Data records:
■ ■ ■ ■ ■ ■ ■
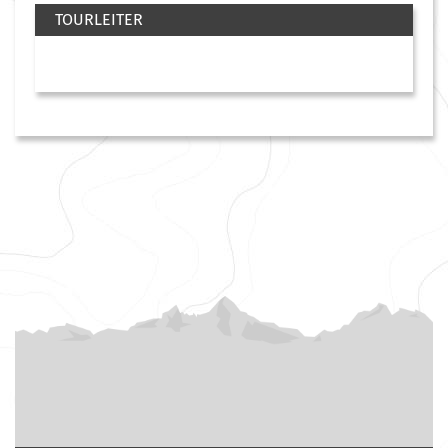
TOURLEITER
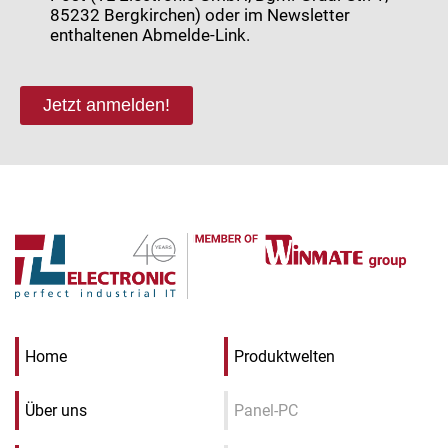
85232 Bergkirchen) oder im Newsletter
enthaltenen Abmelde-Link.
Jetzt anmelden!
Home
Produktwelten
Über uns
Panel-PC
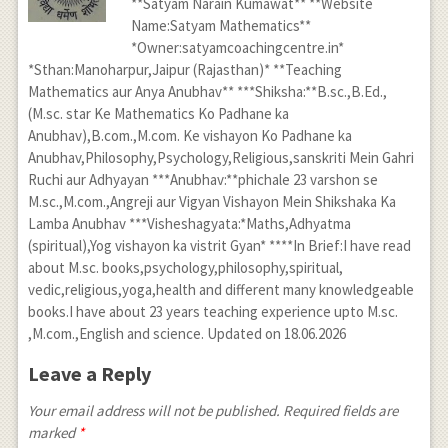
**Satyam Narain Kumawat** **Website
Name:Satyam Mathematics**
*Owner:satyamcoachingcentre.in*
*Sthan:Manoharpur,Jaipur (Rajasthan)* **Teaching
Mathematics aur Anya Anubhav** ***Shiksha:**B.sc.,B.Ed.,
(M.sc. star Ke Mathematics Ko Padhane ka
Anubhav),B.com.,M.com. Ke vishayon Ko Padhane ka
Anubhav,Philosophy,Psychology,Religious,sanskriti Mein Gahri
Ruchi aur Adhyayan ***Anubhav:**phichale 23 varshon se
M.sc.,M.com.,Angreji aur Vigyan Vishayon Mein Shikshaka Ka
Lamba Anubhav ***Visheshagyata:*Maths,Adhyatma
(spiritual),Yog vishayon ka vistrit Gyan* ****In Brief:I have read
about M.sc. books,psychology,philosophy,spiritual,
vedic,religious,yoga,health and different many knowledgeable
books.I have about 23 years teaching experience upto M.sc.
,M.com.,English and science. Updated on 18.06.2026
Leave a Reply
Your email address will not be published. Required fields are
marked
*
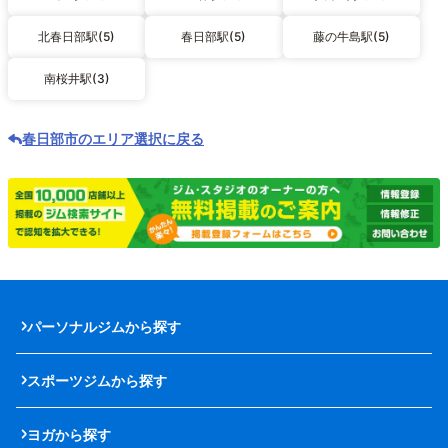
北春日部駅(5)
春日部駅(5)
藤の牛島駅(5)
南桜井駅(3)
春日部市のエリア選択に戻る
パーソナルジムから探す
スポーツジムから探す
ヨガから探す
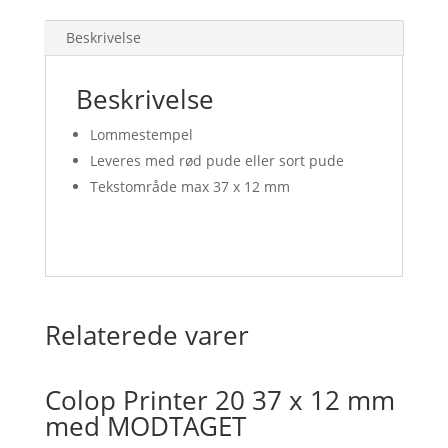
antal
Beskrivelse
Beskrivelse
Lommestempel
Leveres med rød pude eller sort pude
Tekstområde max 37 x 12 mm
Relaterede varer
Colop Printer 20 37 x 12 mm
med MODTAGET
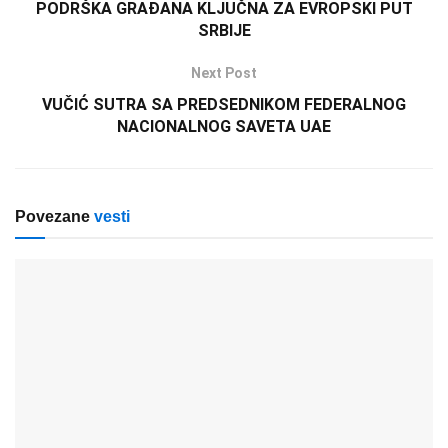
PODRŠKA GRAĐANA KLJUČNA ZA EVROPSKI PUT
SRBIJE
Next Post
VUČIĆ SUTRA SA PREDSEDNIKOM FEDERALNOG
NACIONALNOG SAVETA UAE
Povezane
vesti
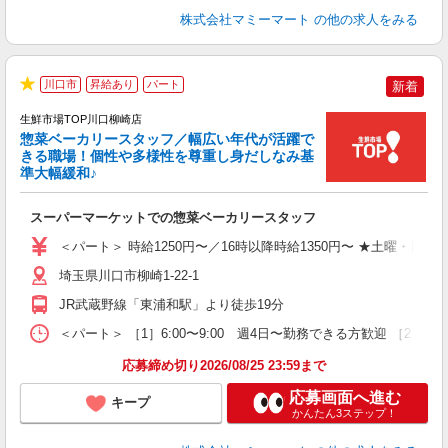
株式会社マミーマート
の他の求人をみる
川口市
昇給あり
パート
新着
★
生鮮市場TOP川口柳崎店
惣菜ベーカリースタッフ／幅広い年代が活躍で
きる職場！個性や多様性を尊重し身だしなみ基
準大幅緩和♪
を
スーパーマーケットでの惣菜ベーカリースタッフ
未
装
＜パート＞ 時給1250円〜／16時以降時給1350円〜 ★土曜・日曜
W
埼玉県川口市柳崎1-22-1
JR武蔵野線「東浦和駅」より徒歩19分
＜パート＞ ［1］6:00〜9:00 週4日〜勤務できる方歓迎 ［2
応募締め切り2026/08/25 23:59まで
応募画面へ進む
キープ
かんたん3ステップ！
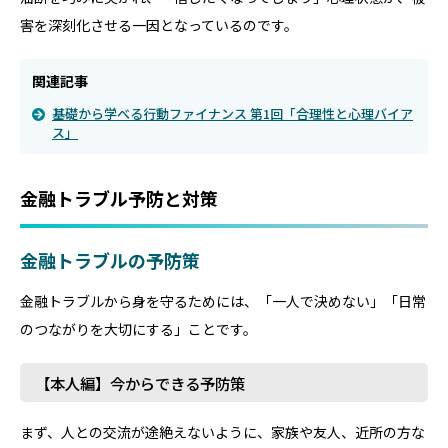
害を深刻化させる一因となっているのです。
関連記事
基礎から学べる行動ファイナンス 第1回「合理性と心理バイア
ス」
金融トラブル予防と対策
金融トラブルの予防策
金融トラブルから身を守るためには、「一人で決めない」「日常
のつながりを大切にする」ことです。
【本人編】今からできる予防策
まず、人との交流が途絶えないように、家族や友人、近所の方な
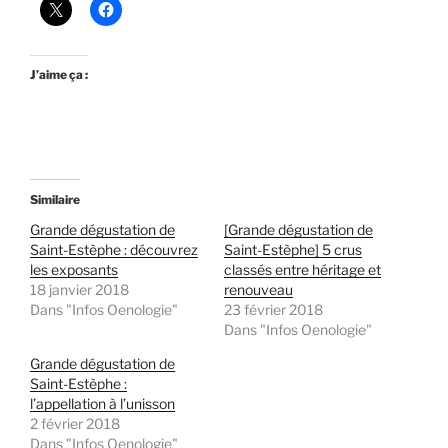
J’aime ça :
Similaire
Grande dégustation de
[Grande dégustation de
Saint-Estèphe : découvrez
Saint-Estèphe] 5 crus
les exposants
classés entre héritage et
18 janvier 2018
renouveau
Dans "Infos Oenologie"
23 février 2018
Dans "Infos Oenologie"
Grande dégustation de
Saint-Estèphe :
l’appellation à l’unisson
2 février 2018
Dans "Infos Oenologie"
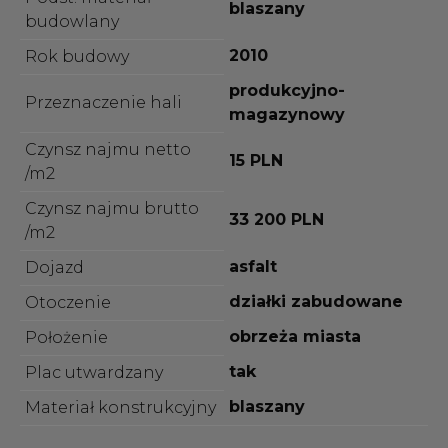
blaszany
budowlany
2010
Rok budowy
produkcyjno-
Przeznaczenie hali
magazynowy
Czynsz najmu netto
15 PLN
/m2
Czynsz najmu brutto
33 200 PLN
/m2
asfalt
Dojazd
działki zabudowane
Otoczenie
obrzeża miasta
Położenie
tak
Plac utwardzany
blaszany
Materiał konstrukcyjny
■ ■ ■ ■ ■ ■ ■
=== DESCRIPTION OF THE TASK ===
Your task is to retype the records above in full and exactly, omitting the pictures.

=== ANSWER SECTION ===
TOURLEITER
85232 Bergkirchen) oder im Newsletter
enthaltenen Abmelde-Link.
Jetzt anmelden!
Home
Produktwelten
Über uns
Panel-PC
**Satyam Narain Kumawat** **Website
Name:Satyam Mathematics**
*Owner:satyamcoachingcentre.in*
*Sthan:Manoharpur,Jaipur (Rajasthan)* **Teaching
Mathematics aur Anya Anubhav** ***Shiksha:**B.sc.,B.Ed.,
(M.sc. star Ke Mathematics Ko Padhane ka
Anubhav),B.com.,M.com. Ke vishayon Ko Padhane ka
Anubhav,Philosophy,Psychology,Religious,sanskriti Mein Gahri
Ruchi aur Adhyayan ***Anubhav:**phichale 23 varshon se
M.sc.,M.com.,Angreji aur Vigyan Vishayon Mein Shikshaka Ka
Lamba Anubhav ***Visheshagyata:*Maths,Adhyatma
(spiritual),Yog vishayon ka vistrit Gyan* ****In Brief:I have read
about M.sc. books,psychology,philosophy,spiritual,
vedic,religious,yoga,health and different many knowledgeable
books.I have about 23 years teaching experience upto M.sc.
,M.com.,English and science. Updated on 18.06.2026
Leave a Reply
Your email address will not be published. Required fields are
marked
*
北春日部駅(5)
春日部駅(5)
藤の牛島駅(5)
南桜井駅(3)
春日部市のエリア選択に戻る
パーソナルジムから探す
スポーツジムから探す
ヨガから探す
antal
Beskrivelse
Beskrivelse
Lommestempel
Leveres med rød pude eller sort pude
Tekstområde max 37 x 12 mm
Relaterede varer
Colop Printer 20 37 x 12 mm
med MODTAGET
PODRŠKA GRAĐANA KLJUČNA ZA EVROPSKI PUT
SRBIJE
Next Post
VUČIĆ SUTRA SA PREDSEDNIKOM FEDERALNOG
NACIONALNOG SAVETA UAE
Povezane
vesti
株式会社マミーマート
の他の求人をみる
川口市
昇給あり
パート
新着
★
生鮮市場TOP川口柳崎店
惣菜ベーカリースタッフ／幅広い年代が活躍で
きる職場！個性や多様性を尊重し身だしなみ基
準大幅緩和♪
を
スーパーマーケットでの惣菜ベーカリースタッフ
未
装
＜パート＞ 時給1250円〜／16時以降時給1350円〜 ★土曜・日曜
W
埼玉県川口市柳崎1-22-1
JR武蔵野線「東浦和駅」より徒歩19分
＜パート＞ ［1］6:00〜9:00 週4日〜勤務できる方歓迎 ［2
応募締め切り2026/08/25 23:59まで
応募画面へ進む
キープ
かんたん3ステップ！
害を深刻化させる一因となっているのです。
関連記事
基礎から学べる行動ファイナンス 第1回「合理性と心理バイア
ス」
金融トラブル予防と対策
金融トラブルの予防策
金融トラブルから身を守るためには、「一人で決めない」「日常
のつながりを大切にする」ことです。
【本人編】今からできる予防策
まず、人との交流が途絶えないように、家族や友人、近所の方な
J’aime ça :
Similaire
Grande dégustation de
[Grande dégustation de
Saint-Estèphe : découvrez
Saint-Estèphe] 5 crus
les exposants
classés entre héritage et
18 janvier 2018
renouveau
Dans "Infos Oenologie"
23 février 2018
Dans "Infos Oenologie"
Grande dégustation de
Saint-Estèphe :
l’appellation à l’unisson
2 février 2018
Dans "Infos Oenologie"
blaszany
budowlany
2010
Rok budowy
produkcyjno-
Przeznaczenie hali
magazynowy
Czynsz najmu netto
15 PLN
/m2
Czynsz najmu brutto
33 200 PLN
/m2
asfalt
Dojazd
działki zabudowane
Otoczenie
obrzeża miasta
Położenie
tak
Plac utwardzany
blaszany
Materiał konstrukcyjny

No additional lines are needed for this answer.